I'm working with srtm dem files. They are ascii text files containing a table/grid of elevation values. At the top of the file is some metadata to locate the grid in lat/lon:

xllcorner -124.00041606132

yllcorner 48.999583599682

cellsize 0.00083333333333333

So initially I thought of the cells as points and assumed that the first value in the grid was the elevation for a point located at (xllcorner, yllcorner), and that the second value in the grid was the elevation at (xllcorner + cellsize, yllcorner). I then used this data to draw a 3d mesh with the mesh vertices corresponding to cells in the grid.

The resulting mesh looks correct but now I'm wondering if it's out by (cellsize / 2) in lat and lon…

When I started working with the file using Postgis Raster I discovered that it considers each cell as a polygon rather than a point. Rather than the first value representing the elevation for the point (xllcorner, yllcorner) it actually represents the the elevation for the polygon (xllcorner, yllcorner, xllcorner + cellsize, yllcorner + cellsize).

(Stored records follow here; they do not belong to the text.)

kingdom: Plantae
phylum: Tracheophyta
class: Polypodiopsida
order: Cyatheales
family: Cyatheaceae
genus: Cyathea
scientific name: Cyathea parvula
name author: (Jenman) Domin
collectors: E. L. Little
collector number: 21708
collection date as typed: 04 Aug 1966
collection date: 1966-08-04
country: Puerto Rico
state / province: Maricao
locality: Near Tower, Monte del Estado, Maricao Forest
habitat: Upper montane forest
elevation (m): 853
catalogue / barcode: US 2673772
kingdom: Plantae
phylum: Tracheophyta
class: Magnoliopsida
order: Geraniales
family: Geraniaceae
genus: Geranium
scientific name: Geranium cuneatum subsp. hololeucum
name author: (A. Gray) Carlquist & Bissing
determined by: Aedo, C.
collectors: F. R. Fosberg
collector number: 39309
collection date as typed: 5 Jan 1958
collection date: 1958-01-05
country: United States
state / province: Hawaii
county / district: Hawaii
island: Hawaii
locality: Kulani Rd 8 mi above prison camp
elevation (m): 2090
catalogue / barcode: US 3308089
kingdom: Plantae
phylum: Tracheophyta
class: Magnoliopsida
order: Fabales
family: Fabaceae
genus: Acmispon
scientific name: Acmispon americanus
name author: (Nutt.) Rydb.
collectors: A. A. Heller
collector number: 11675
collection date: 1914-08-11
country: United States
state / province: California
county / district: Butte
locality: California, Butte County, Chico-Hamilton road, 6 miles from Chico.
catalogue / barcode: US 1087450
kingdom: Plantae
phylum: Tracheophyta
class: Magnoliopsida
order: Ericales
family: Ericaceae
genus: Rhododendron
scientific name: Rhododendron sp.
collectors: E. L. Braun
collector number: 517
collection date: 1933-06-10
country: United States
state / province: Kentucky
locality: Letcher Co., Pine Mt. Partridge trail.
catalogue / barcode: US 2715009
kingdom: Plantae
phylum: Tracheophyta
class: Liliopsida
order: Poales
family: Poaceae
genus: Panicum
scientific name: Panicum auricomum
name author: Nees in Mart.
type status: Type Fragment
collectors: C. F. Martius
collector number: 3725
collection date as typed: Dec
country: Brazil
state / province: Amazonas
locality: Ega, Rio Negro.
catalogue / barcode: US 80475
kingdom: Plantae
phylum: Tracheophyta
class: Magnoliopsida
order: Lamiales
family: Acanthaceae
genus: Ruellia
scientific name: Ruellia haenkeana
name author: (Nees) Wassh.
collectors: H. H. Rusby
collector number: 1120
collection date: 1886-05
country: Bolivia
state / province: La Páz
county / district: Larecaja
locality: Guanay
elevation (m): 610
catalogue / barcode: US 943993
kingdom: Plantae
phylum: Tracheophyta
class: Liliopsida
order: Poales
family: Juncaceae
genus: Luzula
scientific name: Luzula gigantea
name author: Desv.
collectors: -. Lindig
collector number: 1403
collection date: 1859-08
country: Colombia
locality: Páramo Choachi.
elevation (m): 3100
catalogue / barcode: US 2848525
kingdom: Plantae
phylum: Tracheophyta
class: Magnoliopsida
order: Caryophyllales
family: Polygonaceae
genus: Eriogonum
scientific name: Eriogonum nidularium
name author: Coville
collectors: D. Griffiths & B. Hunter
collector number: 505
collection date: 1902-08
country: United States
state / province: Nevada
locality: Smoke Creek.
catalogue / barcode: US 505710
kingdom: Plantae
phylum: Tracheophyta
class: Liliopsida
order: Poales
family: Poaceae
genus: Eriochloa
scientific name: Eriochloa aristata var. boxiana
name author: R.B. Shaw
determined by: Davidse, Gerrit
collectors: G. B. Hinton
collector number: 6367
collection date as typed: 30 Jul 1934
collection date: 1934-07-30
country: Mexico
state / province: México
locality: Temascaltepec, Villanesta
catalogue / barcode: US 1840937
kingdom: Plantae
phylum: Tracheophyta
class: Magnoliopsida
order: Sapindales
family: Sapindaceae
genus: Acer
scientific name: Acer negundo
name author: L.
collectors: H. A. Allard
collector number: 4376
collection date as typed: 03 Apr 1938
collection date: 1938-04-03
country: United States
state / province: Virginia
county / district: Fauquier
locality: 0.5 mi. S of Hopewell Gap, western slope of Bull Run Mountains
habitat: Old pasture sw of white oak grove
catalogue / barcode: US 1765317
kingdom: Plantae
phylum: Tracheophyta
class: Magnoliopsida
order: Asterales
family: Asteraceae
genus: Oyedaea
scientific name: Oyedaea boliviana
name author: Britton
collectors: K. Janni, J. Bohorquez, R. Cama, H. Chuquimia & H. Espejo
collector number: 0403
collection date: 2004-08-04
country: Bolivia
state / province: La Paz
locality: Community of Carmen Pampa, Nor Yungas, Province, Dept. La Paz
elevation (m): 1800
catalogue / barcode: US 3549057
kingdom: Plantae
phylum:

So, with that in mind, and seeing that I need to map each elevation to a point. Is it more accurate to say that the first value in the grid represents the elevation at (xllcorner, yllcorner) or at (xllcorner + cellsize / 2, yllcorner + cellsize / 2)?

Best Answer

Here's what the original NASA's SRTM document says (emphasis is mine):

File names refer to the latitude and longitude of the lower left corner of the tile - e.g. N37W105 has its lower left corner at 37 degrees north latitude and 105 degrees west longitude. To be more exact, these coordinates refer to the geometric center of the lower left pixel, which in the case of SRTM3 data will be about 90 meters in extent.

What you have is an ASCII grid file. I've seen two types of these: one type defines the grid using xllcorner/yllcorner, the other using xllcenter/yllcenter, but both are essentially the same.

So, with that in mind, and seeing that I need to map each elevation to a point. Is it more accurate to say that the first value in the grid represents the elevation at (xllcorner, yllcorner) or at (xllcorner + cellsize / 2, yllcorner + cellsize / 2)?

SRTM height represents the (average) height of all points within the cell, which has a bounding box (xllcorner, yllcorner, xllcorner + cellsize, yllcorner + cellsize). The center of that cell is xllcorner + cellsize/2, yllcorner + cellsize/2. So, basically, the answer to your question is: use the center of the cell to represent the height point.

I would also suggest running some TIN simplification algorithm on your mesh to reduce its size, that's what I did for my project.